La terapia riparativa di Jared (nonché quella di Garrard) si conclude con la sua decisione di abbandonare LIA, sostenuto dalla madre, la quale comprende l’assurdità di quanto inizialmente imposto al figlio. Conley elaborerà di seguito la propria testimonianza.
Ancora oggi, l’autore di Boy Erased continua la propria campagna a favore dell’abolizione delle terapie riparative. Nell’America del 2022, solo 20 Stati più il Distretto di Columbia su 50 totali hanno dichiarato illegale la terapia di conversione, e solamente per quanto riguarda l* minor*.
In Italia, la legislazione corrente non prevede alcun tipo di illegalità per le terapie riparative. Nel 2016 è stata presentata una mozione che mirava a proibirle definitivamente, promossa dal politico Sergio Lo Giudice. Il disegno di legge prevedeva la reclusione fino a due anni e la multa da 10mila a 50mila euro per chiunque praticasse queste terapie. La mozione, però, non è mai stata discussa.

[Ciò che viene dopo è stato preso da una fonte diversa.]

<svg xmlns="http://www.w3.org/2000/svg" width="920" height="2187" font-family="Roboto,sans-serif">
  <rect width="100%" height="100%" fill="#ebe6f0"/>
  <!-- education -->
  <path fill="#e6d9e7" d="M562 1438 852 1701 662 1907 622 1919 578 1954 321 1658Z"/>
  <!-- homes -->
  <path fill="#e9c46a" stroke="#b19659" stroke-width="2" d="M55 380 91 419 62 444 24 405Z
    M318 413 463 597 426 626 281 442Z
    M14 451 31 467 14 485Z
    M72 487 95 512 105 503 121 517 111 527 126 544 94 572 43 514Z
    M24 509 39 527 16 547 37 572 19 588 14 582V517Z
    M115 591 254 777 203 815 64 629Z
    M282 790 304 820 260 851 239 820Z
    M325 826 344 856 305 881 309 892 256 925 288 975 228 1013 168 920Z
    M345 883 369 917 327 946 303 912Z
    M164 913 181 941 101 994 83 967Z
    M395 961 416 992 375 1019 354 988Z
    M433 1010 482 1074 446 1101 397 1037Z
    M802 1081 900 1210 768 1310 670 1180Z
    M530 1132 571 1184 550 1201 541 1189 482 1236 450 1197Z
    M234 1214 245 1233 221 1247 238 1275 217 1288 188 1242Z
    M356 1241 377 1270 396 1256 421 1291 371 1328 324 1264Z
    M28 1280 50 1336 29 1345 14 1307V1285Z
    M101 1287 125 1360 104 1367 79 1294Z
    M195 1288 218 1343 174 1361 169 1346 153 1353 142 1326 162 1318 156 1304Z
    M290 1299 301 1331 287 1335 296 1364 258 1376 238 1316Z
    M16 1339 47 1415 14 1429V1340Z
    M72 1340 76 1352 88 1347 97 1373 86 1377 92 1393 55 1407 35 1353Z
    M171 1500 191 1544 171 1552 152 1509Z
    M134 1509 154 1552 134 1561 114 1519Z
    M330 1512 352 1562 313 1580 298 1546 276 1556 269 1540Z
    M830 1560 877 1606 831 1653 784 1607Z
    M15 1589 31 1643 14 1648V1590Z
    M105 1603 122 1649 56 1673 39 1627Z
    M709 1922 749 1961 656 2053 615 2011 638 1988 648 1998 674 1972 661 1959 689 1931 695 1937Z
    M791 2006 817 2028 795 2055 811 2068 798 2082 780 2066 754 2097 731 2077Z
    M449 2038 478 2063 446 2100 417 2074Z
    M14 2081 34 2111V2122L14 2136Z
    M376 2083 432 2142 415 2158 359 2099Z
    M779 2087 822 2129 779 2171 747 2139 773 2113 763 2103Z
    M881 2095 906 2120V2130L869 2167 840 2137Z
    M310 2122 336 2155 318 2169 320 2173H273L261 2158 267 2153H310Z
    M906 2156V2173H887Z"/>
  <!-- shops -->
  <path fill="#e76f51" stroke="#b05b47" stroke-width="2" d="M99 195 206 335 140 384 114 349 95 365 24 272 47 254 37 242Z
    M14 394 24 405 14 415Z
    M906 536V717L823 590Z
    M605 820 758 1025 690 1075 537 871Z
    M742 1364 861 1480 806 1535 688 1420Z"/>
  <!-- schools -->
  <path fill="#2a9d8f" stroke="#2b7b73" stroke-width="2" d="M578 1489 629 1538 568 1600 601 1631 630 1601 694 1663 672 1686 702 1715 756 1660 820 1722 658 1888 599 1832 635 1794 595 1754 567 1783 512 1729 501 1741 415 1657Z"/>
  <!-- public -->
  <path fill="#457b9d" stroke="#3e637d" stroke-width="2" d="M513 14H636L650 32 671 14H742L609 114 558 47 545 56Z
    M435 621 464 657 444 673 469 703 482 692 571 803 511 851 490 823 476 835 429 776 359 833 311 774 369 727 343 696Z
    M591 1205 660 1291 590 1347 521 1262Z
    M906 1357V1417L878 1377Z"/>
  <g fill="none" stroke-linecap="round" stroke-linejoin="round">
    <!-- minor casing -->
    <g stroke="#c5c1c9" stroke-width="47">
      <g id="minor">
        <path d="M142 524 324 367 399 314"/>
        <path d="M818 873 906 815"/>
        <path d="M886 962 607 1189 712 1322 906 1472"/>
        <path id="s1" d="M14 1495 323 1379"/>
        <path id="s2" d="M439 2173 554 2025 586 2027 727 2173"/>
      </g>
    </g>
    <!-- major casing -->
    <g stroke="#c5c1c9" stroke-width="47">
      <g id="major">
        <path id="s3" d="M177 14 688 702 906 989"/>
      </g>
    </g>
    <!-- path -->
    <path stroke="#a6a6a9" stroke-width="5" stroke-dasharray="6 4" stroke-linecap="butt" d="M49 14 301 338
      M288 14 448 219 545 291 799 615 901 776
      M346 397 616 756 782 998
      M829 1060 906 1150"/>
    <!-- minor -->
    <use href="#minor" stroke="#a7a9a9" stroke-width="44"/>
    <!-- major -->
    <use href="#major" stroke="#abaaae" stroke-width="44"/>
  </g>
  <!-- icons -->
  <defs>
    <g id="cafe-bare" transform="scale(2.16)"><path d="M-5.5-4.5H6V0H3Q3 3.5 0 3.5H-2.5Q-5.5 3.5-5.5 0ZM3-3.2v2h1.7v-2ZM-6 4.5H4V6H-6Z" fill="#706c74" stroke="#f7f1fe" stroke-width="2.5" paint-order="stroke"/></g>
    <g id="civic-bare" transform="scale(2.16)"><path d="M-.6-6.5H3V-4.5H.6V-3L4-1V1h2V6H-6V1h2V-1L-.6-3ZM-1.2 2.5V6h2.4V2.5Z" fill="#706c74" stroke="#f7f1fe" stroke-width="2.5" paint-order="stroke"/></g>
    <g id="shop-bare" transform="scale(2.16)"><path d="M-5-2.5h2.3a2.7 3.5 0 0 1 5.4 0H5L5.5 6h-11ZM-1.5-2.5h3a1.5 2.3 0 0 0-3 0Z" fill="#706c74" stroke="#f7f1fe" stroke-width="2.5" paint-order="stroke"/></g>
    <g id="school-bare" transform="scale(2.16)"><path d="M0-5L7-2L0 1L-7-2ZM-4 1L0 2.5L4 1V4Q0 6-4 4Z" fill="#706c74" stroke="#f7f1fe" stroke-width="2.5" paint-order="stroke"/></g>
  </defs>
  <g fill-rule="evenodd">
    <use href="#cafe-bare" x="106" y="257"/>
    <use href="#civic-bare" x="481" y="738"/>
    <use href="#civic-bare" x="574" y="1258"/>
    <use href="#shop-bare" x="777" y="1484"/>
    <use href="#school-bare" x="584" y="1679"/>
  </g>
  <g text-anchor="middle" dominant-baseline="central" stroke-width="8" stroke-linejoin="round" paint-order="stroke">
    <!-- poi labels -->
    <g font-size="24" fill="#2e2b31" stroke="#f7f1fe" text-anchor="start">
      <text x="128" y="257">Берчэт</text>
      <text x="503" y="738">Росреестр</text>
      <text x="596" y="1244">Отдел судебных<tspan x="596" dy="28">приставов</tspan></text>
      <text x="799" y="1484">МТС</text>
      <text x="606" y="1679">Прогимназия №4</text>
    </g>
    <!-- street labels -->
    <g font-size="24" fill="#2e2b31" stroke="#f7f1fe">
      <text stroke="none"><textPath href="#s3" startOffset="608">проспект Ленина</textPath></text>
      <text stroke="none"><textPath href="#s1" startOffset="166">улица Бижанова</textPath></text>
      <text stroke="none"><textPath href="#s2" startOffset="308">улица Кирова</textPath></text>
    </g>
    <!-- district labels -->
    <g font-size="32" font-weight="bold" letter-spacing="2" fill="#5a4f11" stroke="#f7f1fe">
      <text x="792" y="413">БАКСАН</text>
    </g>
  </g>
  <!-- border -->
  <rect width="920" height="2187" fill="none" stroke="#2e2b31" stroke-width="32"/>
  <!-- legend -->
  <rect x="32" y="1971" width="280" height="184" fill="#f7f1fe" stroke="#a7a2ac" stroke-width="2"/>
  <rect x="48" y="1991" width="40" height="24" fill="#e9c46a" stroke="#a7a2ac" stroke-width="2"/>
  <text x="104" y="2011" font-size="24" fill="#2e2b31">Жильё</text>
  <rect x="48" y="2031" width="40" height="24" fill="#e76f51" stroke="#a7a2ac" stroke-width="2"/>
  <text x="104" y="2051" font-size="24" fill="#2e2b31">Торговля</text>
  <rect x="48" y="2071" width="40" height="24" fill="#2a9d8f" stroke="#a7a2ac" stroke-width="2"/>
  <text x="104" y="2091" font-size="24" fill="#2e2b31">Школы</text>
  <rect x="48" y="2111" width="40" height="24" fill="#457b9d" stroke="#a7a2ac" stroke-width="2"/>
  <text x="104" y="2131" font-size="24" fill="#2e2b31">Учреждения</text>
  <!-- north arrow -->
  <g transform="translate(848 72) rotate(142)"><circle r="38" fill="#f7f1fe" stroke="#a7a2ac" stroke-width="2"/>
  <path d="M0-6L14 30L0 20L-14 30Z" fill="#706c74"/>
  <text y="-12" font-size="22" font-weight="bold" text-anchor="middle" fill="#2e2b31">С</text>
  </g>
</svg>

Il pretesto per insabbiare il disegno di legge è stato lo stesso di tante altre iniziative legislative che riguardano la comunità LGBTQIA+: non è una priorità. Il risultato, come afferma Lo Giudice stesso in un’intervista rilasciata ad Huffington Post, è quello di aumentare il cosiddetto minority stress, il disagio interiore vissuto da chi si trova in una situazione di minoranza, di stigma sociale.
In questo senso, Boy Erased si pone proprio come una delle numerose testimonianze di quanto le terapie riparative si fondino su presupposti di omofobia interiorizzata ed istituzionalizzata, di cui ancora troppe persone subiscono le ingiuste conseguenze.